** Task to carry out **
Reproduce the listing below line for line, keeping every character unchanged.

** Extracted records **
******************************

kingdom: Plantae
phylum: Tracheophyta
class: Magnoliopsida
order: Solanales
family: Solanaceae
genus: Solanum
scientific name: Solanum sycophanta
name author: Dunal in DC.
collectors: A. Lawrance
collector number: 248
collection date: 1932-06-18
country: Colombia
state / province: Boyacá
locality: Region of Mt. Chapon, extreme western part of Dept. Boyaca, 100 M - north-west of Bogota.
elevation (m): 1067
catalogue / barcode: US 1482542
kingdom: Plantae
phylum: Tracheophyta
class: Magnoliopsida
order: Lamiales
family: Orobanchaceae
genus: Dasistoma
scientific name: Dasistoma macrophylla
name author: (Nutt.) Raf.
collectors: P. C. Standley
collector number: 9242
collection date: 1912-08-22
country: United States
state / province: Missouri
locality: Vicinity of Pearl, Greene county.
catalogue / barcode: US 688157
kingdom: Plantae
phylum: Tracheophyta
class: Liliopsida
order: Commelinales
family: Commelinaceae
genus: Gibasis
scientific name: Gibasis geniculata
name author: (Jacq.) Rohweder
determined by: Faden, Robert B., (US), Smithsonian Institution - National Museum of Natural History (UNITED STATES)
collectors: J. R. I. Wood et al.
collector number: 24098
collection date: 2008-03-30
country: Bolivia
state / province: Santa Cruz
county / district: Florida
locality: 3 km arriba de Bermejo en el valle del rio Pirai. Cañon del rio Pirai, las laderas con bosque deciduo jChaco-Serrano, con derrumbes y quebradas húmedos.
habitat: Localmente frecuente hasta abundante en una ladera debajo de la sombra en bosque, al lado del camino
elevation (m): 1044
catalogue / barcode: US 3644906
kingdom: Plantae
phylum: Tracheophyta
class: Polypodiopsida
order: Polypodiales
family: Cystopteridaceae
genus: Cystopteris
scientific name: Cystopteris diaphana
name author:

******************************

** Exercise result **
kingdom: Plantae
phylum: Tracheophyta
class: Magnoliopsida
order: Solanales
family: Solanaceae
genus: Solanum
scientific name: Solanum sycophanta
name author: Dunal in DC.
collectors: A. Lawrance
collector number: 248
collection date: 1932-06-18
country: Colombia
state / province: Boyacá
locality: Region of Mt. Chapon, extreme western part of Dept. Boyaca, 100 M - north-west of Bogota.
elevation (m): 1067
catalogue / barcode: US 1482542
kingdom: Plantae
phylum: Tracheophyta
class: Magnoliopsida
order: Lamiales
family: Orobanchaceae
genus: Dasistoma
scientific name: Dasistoma macrophylla
name author: (Nutt.) Raf.
collectors: P. C. Standley
collector number: 9242
collection date: 1912-08-22
country: United States
state / province: Missouri
locality: Vicinity of Pearl, Greene county.
catalogue / barcode: US 688157
kingdom: Plantae
phylum: Tracheophyta
class: Liliopsida
order: Commelinales
family: Commelinaceae
genus: Gibasis
scientific name: Gibasis geniculata
name author: (Jacq.) Rohweder
determined by: Faden, Robert B., (US), Smithsonian Institution - National Museum of Natural History (UNITED STATES)
collectors: J. R. I. Wood et al.
collector number: 24098
collection date: 2008-03-30
country: Bolivia
state / province: Santa Cruz
county / district: Florida
locality: 3 km arriba de Bermejo en el valle del rio Pirai. Cañon del rio Pirai, las laderas con bosque deciduo jChaco-Serrano, con derrumbes y quebradas húmedos.
habitat: Localmente frecuente hasta abundante en una ladera debajo de la sombra en bosque, al lado del camino
elevation (m): 1044
catalogue / barcode: US 3644906
kingdom: Plantae
phylum: Tracheophyta
class: Polypodiopsida
order: Polypodiales
family: Cystopteridaceae
genus: Cystopteris
scientific name: Cystopteris diaphana
name author:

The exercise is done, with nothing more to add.